How to listen your way to a better business


Managers want employees to know what they need to do to be productive and help move the business forward. But employees often feel like "worker bees," and can become frustrated and even disgruntled by the expectation that they should blindly follow rules without applying their own unique knowledge to a particular project. As Wiliam Buist, fouder of xTEN Club (www.xtenclub.com) explains, "the sad part of this all too common situation is that nobody wants it. For the most part the "boss" wants to incorporate fresh ideas into the business and employees want to approach their careers with enthusiasm and feel proud of the accomplishments they have made for themselves and the company."

Whilst "you can't please all of the people all of the time." that’s not an excuse to ignore the issue. It's better to find common ground, compromise included, and the way to find that is by learning to listen actively.In the dark days of hierarchical managerial power structures, many business leaders had been programmed to deliver their message and direct employees to follow. For the employee the choice was obedience or unemployment. In today’s knowledge economy ignoring people’s intellect simply won’t work. There’s always more that could be done, and more to do than a working day allows for, even when we extend it voluntarily. In an effort to get more done, the business world keeps asking people to do several things at once. 

 

Listening to employees, or even business colleagues, at any level needs to be done with purpose. It isn't enough to interpret the words that come out of the other person's mouth. Other factors give us clues, for example body language can improve our picture of what their needs are.  We only spot them when we focus on them. Employers who give their employees undivided attentive presence will be seen as more involved, compassionate, caring and understanding. Employees will feel like a key part of the organisation and experience a higher level of satisfaction and productivity; they are involved. 

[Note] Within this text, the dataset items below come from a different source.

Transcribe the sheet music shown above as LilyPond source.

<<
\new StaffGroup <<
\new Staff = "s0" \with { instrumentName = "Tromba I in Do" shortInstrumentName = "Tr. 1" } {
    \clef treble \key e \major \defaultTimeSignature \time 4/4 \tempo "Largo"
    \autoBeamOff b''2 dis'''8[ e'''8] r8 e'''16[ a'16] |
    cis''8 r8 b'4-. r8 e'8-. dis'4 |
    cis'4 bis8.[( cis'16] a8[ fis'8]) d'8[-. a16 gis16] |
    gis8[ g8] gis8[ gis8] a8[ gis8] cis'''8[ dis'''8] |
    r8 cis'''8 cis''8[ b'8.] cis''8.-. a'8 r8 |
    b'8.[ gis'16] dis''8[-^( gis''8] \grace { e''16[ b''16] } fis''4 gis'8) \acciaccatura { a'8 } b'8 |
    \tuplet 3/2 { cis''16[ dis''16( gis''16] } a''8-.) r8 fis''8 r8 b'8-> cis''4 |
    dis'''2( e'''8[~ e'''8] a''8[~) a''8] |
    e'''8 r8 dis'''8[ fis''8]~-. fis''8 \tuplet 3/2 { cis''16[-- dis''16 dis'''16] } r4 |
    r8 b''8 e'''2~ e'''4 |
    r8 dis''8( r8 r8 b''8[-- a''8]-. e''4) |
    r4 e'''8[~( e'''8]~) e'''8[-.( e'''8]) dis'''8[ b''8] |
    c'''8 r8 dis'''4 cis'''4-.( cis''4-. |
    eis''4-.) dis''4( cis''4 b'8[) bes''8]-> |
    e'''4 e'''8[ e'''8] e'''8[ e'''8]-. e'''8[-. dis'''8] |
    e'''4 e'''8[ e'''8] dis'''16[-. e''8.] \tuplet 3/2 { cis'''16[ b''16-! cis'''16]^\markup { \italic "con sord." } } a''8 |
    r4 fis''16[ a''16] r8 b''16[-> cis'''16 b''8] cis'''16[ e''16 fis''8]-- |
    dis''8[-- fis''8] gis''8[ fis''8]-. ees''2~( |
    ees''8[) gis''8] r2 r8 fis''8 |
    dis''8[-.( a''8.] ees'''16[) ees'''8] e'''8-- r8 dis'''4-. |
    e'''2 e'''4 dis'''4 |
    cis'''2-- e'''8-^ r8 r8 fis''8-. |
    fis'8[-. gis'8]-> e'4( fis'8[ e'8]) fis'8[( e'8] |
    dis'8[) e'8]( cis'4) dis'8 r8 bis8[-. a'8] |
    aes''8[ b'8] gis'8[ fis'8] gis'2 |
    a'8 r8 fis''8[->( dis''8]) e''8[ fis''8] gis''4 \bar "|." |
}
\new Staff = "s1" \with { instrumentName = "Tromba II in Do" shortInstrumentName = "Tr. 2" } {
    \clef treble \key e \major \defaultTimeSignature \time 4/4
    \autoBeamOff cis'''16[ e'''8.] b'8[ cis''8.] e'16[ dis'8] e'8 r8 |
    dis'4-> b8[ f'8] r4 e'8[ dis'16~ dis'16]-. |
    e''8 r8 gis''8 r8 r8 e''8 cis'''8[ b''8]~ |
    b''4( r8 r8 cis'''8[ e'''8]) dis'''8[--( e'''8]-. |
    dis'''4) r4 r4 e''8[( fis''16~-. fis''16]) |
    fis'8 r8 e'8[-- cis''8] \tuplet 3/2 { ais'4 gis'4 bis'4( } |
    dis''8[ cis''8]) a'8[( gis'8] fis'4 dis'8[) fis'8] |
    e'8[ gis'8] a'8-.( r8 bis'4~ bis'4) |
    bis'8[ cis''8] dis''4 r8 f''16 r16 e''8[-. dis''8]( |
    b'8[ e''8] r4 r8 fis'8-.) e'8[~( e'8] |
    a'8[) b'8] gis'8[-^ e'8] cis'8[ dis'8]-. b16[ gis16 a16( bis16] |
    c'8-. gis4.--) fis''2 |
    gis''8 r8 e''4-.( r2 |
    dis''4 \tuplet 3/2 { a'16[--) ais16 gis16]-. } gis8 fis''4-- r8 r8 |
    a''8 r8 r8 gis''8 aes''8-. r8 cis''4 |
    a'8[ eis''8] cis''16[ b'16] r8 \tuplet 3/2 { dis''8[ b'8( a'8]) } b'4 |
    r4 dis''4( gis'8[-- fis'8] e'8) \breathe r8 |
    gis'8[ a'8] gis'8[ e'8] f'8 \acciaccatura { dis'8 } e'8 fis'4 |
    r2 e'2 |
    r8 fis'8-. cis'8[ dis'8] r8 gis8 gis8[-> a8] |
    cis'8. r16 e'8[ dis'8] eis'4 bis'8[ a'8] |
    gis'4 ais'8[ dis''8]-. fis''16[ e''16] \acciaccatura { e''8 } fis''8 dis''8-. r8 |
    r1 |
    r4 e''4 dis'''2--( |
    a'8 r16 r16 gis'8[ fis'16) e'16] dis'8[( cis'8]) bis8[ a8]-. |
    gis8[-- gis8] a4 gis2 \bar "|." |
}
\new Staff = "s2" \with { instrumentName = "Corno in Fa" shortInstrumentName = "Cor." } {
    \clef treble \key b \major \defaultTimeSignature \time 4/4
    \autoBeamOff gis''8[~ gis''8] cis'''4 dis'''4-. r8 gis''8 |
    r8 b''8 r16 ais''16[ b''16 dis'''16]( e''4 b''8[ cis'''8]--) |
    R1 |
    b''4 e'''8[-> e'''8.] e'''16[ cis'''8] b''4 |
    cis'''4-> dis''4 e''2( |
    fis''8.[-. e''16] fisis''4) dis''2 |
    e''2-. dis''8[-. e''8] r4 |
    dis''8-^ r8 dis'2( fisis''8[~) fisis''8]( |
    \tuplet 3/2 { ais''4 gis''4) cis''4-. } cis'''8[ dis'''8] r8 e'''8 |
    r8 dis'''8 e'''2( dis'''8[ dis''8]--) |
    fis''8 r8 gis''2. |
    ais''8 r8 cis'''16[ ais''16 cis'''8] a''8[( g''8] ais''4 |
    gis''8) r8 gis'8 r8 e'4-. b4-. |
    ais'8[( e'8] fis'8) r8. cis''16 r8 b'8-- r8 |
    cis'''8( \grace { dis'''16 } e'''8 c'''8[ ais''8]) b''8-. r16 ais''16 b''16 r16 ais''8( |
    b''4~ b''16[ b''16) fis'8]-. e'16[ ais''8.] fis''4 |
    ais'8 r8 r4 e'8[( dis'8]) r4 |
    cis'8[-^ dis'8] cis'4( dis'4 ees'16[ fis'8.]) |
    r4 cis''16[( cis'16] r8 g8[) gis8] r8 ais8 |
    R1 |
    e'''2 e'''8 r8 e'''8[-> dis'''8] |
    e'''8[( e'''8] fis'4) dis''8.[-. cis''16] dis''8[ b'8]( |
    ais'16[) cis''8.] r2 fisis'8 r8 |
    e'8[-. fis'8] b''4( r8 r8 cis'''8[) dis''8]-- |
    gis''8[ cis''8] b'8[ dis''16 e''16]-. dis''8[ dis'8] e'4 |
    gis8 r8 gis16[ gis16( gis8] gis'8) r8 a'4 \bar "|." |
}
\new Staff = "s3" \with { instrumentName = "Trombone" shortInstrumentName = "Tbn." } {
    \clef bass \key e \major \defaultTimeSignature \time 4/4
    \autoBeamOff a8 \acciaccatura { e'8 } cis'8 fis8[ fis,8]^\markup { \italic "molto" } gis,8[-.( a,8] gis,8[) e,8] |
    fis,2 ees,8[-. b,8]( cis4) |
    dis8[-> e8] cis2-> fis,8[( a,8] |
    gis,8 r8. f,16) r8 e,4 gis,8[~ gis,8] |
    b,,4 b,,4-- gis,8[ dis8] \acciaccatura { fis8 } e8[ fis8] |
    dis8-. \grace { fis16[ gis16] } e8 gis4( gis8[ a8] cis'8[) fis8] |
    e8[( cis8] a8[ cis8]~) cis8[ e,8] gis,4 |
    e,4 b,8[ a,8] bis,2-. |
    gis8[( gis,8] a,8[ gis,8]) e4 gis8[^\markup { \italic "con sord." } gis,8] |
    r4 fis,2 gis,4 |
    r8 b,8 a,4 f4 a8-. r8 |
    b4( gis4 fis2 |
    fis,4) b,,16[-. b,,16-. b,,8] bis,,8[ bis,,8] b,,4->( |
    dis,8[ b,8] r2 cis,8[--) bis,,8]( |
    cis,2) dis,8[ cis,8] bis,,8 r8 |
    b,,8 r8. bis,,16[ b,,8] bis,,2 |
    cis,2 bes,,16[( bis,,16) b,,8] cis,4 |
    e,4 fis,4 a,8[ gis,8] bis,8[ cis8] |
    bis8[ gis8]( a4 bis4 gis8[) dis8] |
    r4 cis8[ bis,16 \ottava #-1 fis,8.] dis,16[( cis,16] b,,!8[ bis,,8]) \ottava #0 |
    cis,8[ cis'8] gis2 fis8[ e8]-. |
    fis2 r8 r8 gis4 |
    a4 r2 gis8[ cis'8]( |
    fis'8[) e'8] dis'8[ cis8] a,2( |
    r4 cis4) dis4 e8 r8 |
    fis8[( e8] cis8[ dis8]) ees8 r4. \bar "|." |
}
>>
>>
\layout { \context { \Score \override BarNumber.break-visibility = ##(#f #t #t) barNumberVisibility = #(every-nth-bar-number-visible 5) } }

What is accomplished through effective listening?

1. Increased Trust

Employees that feel they can approach their employers about business related matters are more likely to let their bosses in on other issues that may affect their work. This could be something like being concerned about a child who is struggling in school, or it could be an issue such as another employee stealing from the company. In either case, the trust gained makes a more positive and productive experience and allows an employer and employee to help one another succeed.

2. Reduced Conflict

Not having a say is bound to create a certain level of animosity. This might manifest in the form of actual arguments, or it could turn to destructive behaviour such as stealing information, or presenting the company in a bad light on social media or external conversations. An employee may also take a negative opinion over their supervisor's head. Turnover rates are higher in environments where employees are dissatisfied, which creates higher recruitment and training costs, a drain on existing employees and even more communication needs.

3. Motivation and a Positive Reputation

Employees who feel they are understood at work, and that their ideas are being truly considered, are more creative overall and are often more productive. They also carry a positive attitude which their co-workers often find contagious. Many will recommend the company to people they know when job openings occur reducing the need for outside recruitment.

In conclusion; stop, focus on the issue in hand, and only the issue at hand. Don't let other matters disturb the conversation. Give your undivided attention and be present. Then you, your employees and your bottom line will benefit.